Côte d’ivoire : Damana Pickass convaincu du retour de Gbagbo

Damana Pickass, cadre du Front Populaire Ivoirien (FPI) exilé au Ghana

Damana Pickass, en exil politique au Ghana, est sorti de sa réserve pour afficher sa confiance dans le prochain retour de Laurent Gbagbo, l’ancien président ivoirien incarcéré à La Haye. Il l’a fait savoir dans une déclaration dimanche 7 janvier 2018.

Damana Pickass toujours fidèle à Laurent Gbagbo

Damana Adia Pickass est ce cadre du Front Populaire Ivoirien (FPI) rendu culte par les images le montrant en train de déchirer des listings de la CEI en 2010. Un proche du président Alassane Ouattara tentait alors de lire des résultats non encore consolidés de l’élection présidentielle de 2010. Il s’est exilé au Ghana où il n’hésite pas à donner son point de vue sur la situation sociopolitique de la Côte d’Ivoire.

Revenu en juillet 2017 sur l'appel au pardon de Guillaume Soro, il a affirmé que cette déclaration n'était que de la poudre aux yeux en évoquant que l'ex-chef de la rébellion qui se définit comme un « homme de missions » n’est pas l'interlocuteur idéal pour une réconciliation sincère et crédible en Côte d’Ivoire.

Pour le président de la Coordination des patriotes en exil (COPIE) et les partisans du FPI (tendance Sangaré), la vraie clé de la réconciliation en Côte d’Ivoire reste le retour du président Laurent Gbagbo au pays. C’est donc dans ce sens que Damana Pickass a fait parler de lui en affirmant que. «Gbagbo et ses idées vont encore rediriger la Côte d’Ivoire.».

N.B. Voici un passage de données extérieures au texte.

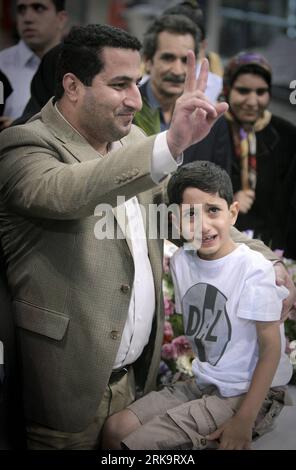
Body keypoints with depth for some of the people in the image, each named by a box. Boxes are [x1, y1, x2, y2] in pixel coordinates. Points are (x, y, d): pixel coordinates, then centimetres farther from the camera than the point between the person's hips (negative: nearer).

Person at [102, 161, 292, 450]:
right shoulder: (180, 262, -1)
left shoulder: (253, 268, -19)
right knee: (114, 429, -3)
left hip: (250, 393, -6)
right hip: (203, 384, 6)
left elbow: (271, 346, -16)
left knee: (134, 443, -15)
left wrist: (245, 420, -18)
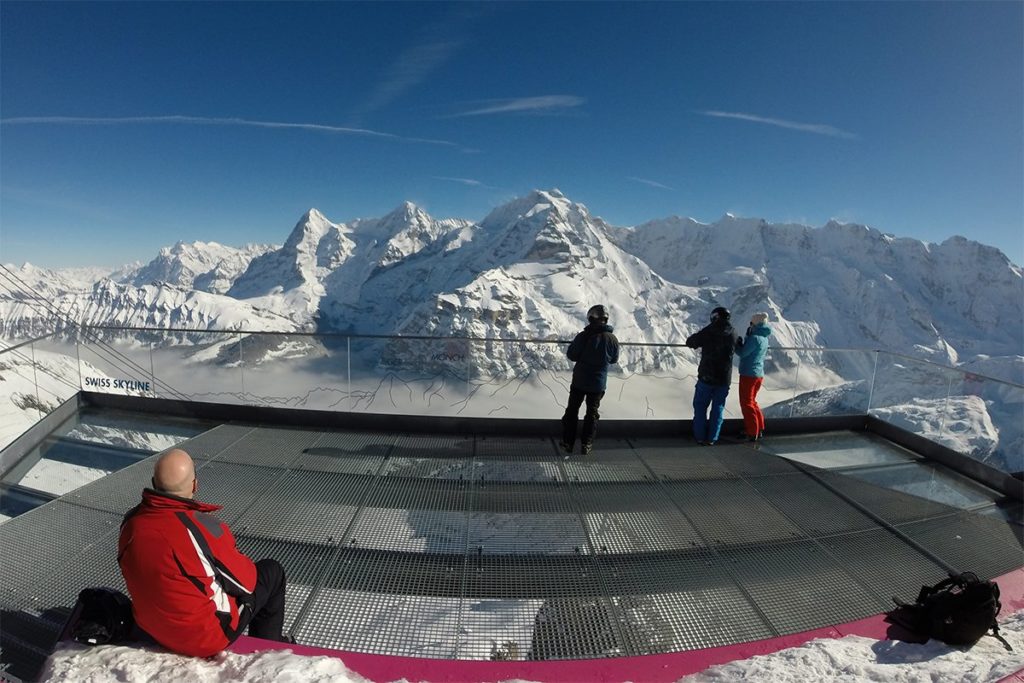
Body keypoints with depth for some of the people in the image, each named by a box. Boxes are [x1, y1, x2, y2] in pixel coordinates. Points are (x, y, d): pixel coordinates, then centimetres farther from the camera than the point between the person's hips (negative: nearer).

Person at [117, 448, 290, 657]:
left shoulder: (130, 523, -11)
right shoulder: (200, 526, -29)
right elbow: (245, 580, -16)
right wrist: (248, 568, 7)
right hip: (208, 638, -6)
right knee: (272, 570, 12)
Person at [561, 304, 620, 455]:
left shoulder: (583, 336, -18)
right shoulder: (612, 339, -9)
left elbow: (571, 355, -9)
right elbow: (614, 360, 5)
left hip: (579, 381, -1)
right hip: (599, 384, 2)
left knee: (572, 411, 13)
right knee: (592, 413, 16)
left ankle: (568, 443, 19)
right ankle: (586, 445, 19)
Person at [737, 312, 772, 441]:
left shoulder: (754, 338, -19)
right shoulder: (764, 338, 9)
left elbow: (742, 353, -17)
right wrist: (748, 336, 5)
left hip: (748, 374, -9)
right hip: (759, 374, 9)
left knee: (746, 403, 1)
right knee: (752, 401, 21)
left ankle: (752, 433, 6)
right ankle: (759, 429, 27)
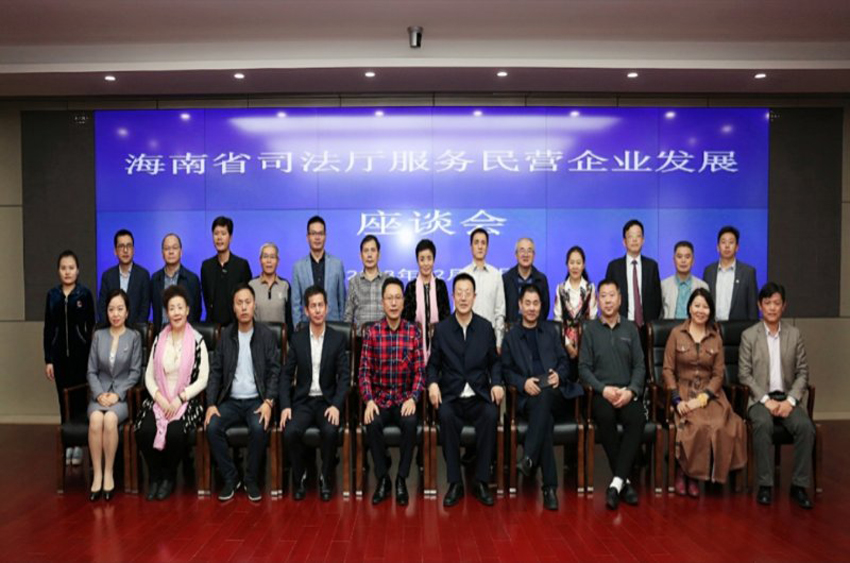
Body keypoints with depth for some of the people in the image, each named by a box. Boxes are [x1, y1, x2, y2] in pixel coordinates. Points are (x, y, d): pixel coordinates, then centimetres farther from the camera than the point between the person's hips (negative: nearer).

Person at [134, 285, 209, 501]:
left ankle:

Cette phrase ressort régulièrement dans les rassemblements pour réclamer la libération de Gbagbo. Abou Dramane Sangaré, lors d'un meeting dans la ville de Duekoué (Ouest) avait précisé : « Dire que Gbagbo va revenir, ce n'est pas pour vous flatter. Le Woody sera bientôt parmi nous, préparons-nous à l'accueillir.» Ces affirmations qui sont plus un souhait qu'une décision déjà connue de la CPI donne beaucoup d'espoir dans le clan.

À noter que Damana Pickass et Stéphane Kipré, président de l'Union des nouvelles générations (UNG, opposition) sont tous deux poursuivis par la Justice ivoirienne. Ils sont accusés d’être les cerveaux d’attaques de postes de police et de gendarmerie à travers le pays.